A branch was created about 1947. The first meetinghouse was started in 1955 under the leadership of President Ismael Soza of the Ciudad Juarez Branch. President Soza, who attended the temple dedication Feb. 26, 2000, said, "When we first met as a branch, we did not have a chapel. We met in a photographer's studio, 28 families."

Currently serving as executive secretary of the Nogales Mexico District presidency, President Soza was pleased at the growth in Ciudad Juarez. In the early 1950s he served as president of the Mutual and was a Sunday School teacher, lacking but one thing before he could serve as branch president — baptism.
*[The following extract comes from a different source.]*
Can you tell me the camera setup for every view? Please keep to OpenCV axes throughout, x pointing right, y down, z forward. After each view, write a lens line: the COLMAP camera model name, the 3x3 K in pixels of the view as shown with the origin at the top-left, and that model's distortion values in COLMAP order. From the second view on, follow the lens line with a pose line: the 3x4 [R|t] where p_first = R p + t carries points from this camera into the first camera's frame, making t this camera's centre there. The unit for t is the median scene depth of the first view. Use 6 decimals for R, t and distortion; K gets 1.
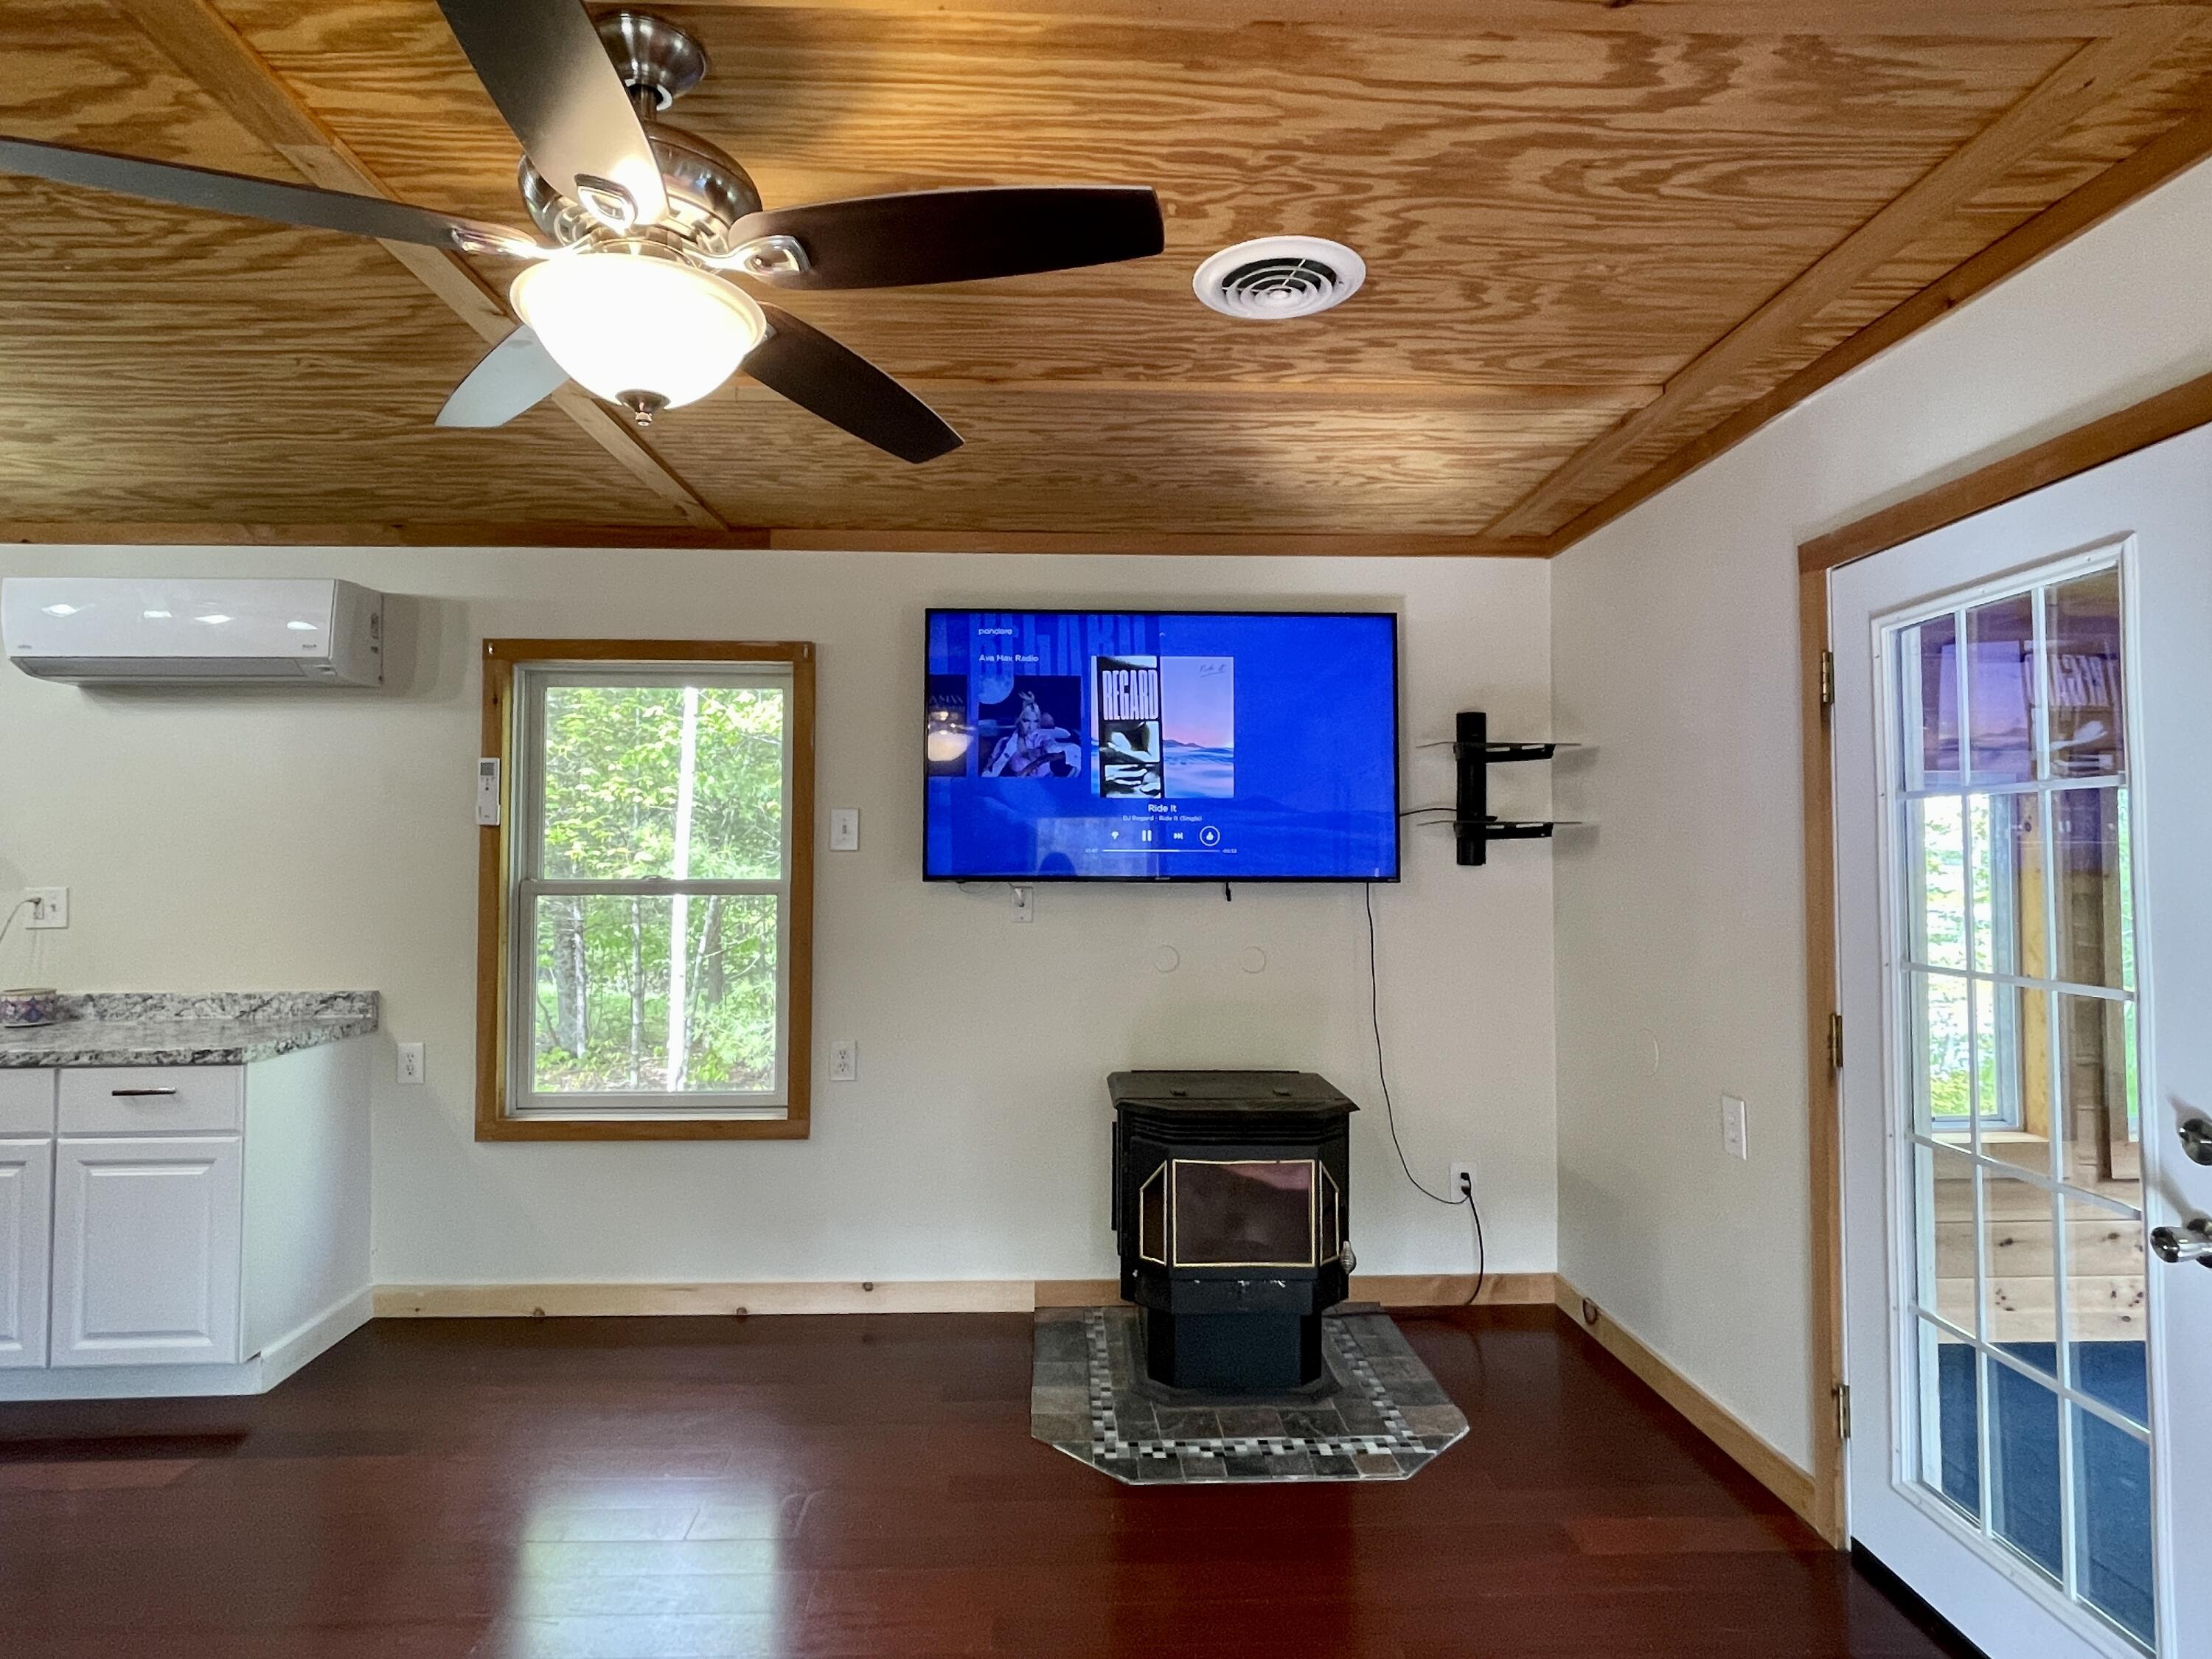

When that was resolved, he became branch president.

The first conference in the new Paraguay Street meetinghouse in 1956 was attended by Elder Spencer W. Kimball, then of the Quorum of the Twelve.

President Gerald W. Berry was president of the branch when the Benito Juarez Primary School was built on the meetinghouse grounds in 1960. He was also a missionary who saw the Church grow from about a dozen members to its present size. The Ciudad Juarez Mexico Stake was created in 1976.

Park area in Ciudad Juarez
Park area in Ciudad Juarez Credit: Photo by John L. Hart

A pilot program to build multiple small meetinghouses at the same time was started in 1978, under the direction of Elder Richard G. Scott, then of the Seventy and now of the Quorum of the Twelve.

President Morales remembers as a youth, then about 17, with other Aaronic Priesthood holders taking turns staying at the construction site to protect it. Although occasions came when the youth felt protected from danger, the construction went smoothly and without any opposition. Once, recalled President Morales, he and a friend were staying at the site when they went into the newly completed bishop's office and were accidentally locked in. They remained trapped until morning when passers-by heard their cries for help and telephoned leaders to come and release them.

The labor project united the members, he said.

"Everyone worked together on the building, old men, young men, women and children," said President Morales. "We would stop working to eat. The sisters had prepared food. We all sat around the table and ate together.

"We really loved those times. There was a good feeling among the members for the new buildings. Here in Ciudad Juarez, the Church began to grow."

That good feeling for new buildings continues with the temple, he said.

"It is really a miracle to have a temple here. Ciudad Juarez needs a temple."